* [PROMPT]
Filter task. Return each line of the material that holds the string "knee".

* [DATA TO USE]
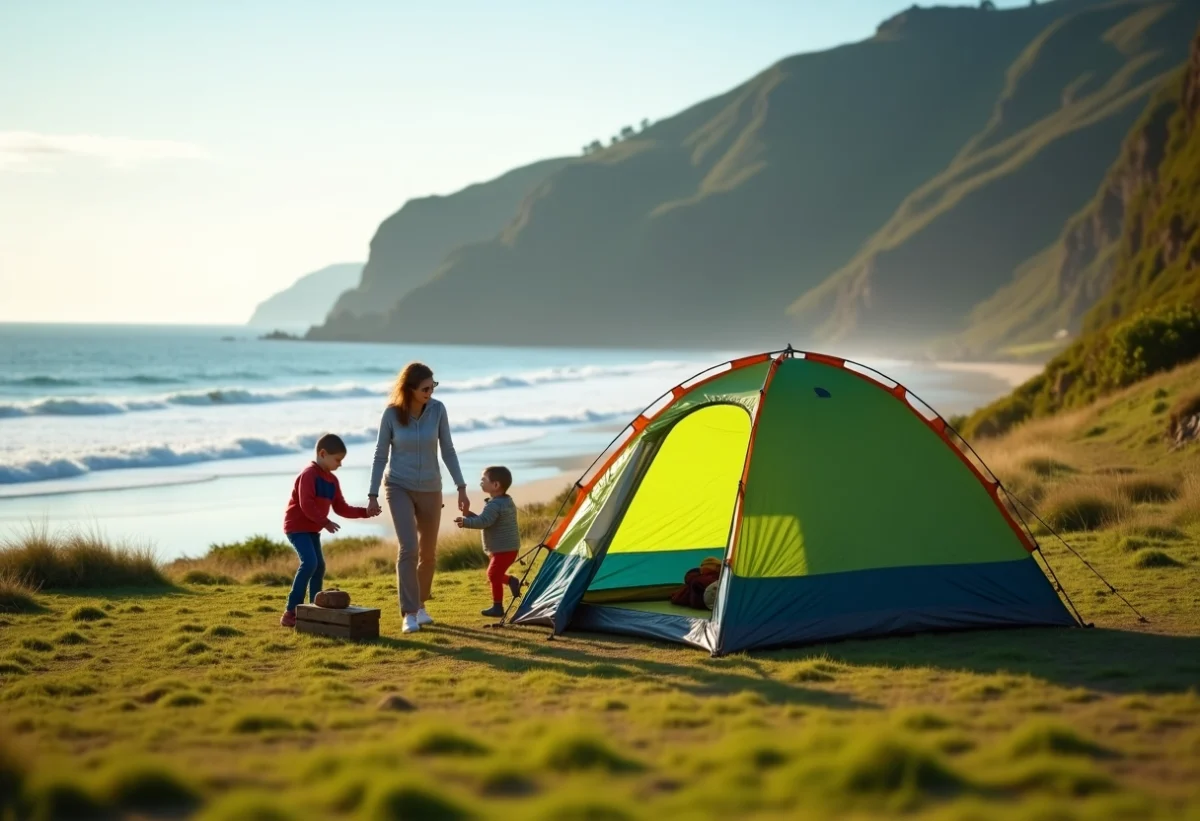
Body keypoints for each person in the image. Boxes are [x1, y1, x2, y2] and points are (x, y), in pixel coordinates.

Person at [367, 362, 469, 634]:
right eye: (425, 388)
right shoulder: (391, 415)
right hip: (398, 485)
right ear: (410, 389)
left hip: (431, 488)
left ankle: (421, 605)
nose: (430, 392)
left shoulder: (438, 410)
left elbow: (448, 449)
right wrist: (373, 494)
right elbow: (380, 455)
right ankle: (409, 612)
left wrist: (461, 486)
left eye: (433, 386)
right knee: (409, 548)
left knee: (429, 553)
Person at [280, 433, 376, 628]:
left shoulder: (332, 481)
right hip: (297, 527)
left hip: (312, 529)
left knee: (319, 566)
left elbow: (341, 508)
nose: (340, 464)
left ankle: (316, 608)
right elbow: (305, 504)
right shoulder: (308, 475)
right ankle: (290, 611)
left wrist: (365, 512)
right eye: (337, 460)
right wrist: (325, 522)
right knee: (309, 563)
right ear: (323, 454)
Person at [455, 466, 522, 618]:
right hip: (506, 548)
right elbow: (486, 520)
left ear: (496, 485)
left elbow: (483, 522)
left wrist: (466, 522)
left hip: (504, 549)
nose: (480, 483)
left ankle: (498, 607)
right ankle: (511, 581)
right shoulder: (504, 501)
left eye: (483, 480)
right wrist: (468, 514)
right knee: (496, 574)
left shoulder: (495, 505)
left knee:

* [SOLUTION TO THIS TASK]
right knee: (409, 548)
left knee: (429, 553)
left knee: (319, 566)
right knee: (309, 563)
right knee: (496, 574)
left knee:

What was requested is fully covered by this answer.